-- Directions --
A word-for-word copy of the data is what's wanted, with no pictures.

-- Records to process --
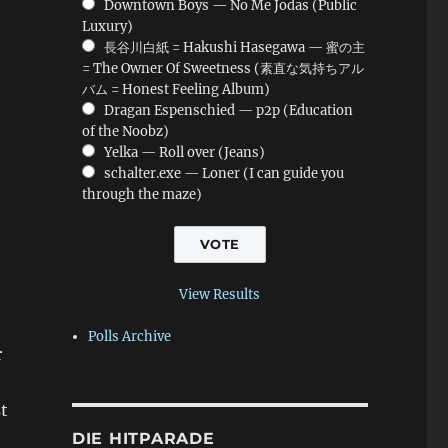
Downtown Boys — No Me Jodas (Public
Luxury)
長谷川白紙 = Hakushi Hasegawa — 蜜の主
= The Owner Of Sweetness (素直な気持ちアル
バム = Honest Feeling Album)
Dragan Espenschied — p2p (Education
of the Noobz)
Yelka — Roll over (Jeans)
schalter.exe — Loner (I can guide you
through the maze)
View Results
Polls Archive
r
t
DIE HITPARADE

-- Final answer --
Downtown Boys — No Me Jodas (Public
Luxury)
長谷川白紙 = Hakushi Hasegawa — 蜜の主
= The Owner Of Sweetness (素直な気持ちアル
バム = Honest Feeling Album)
Dragan Espenschied — p2p (Education
of the Noobz)
Yelka — Roll over (Jeans)
schalter.exe — Loner (I can guide you
through the maze)
View Results
Polls Archive
r
t
DIE HITPARADE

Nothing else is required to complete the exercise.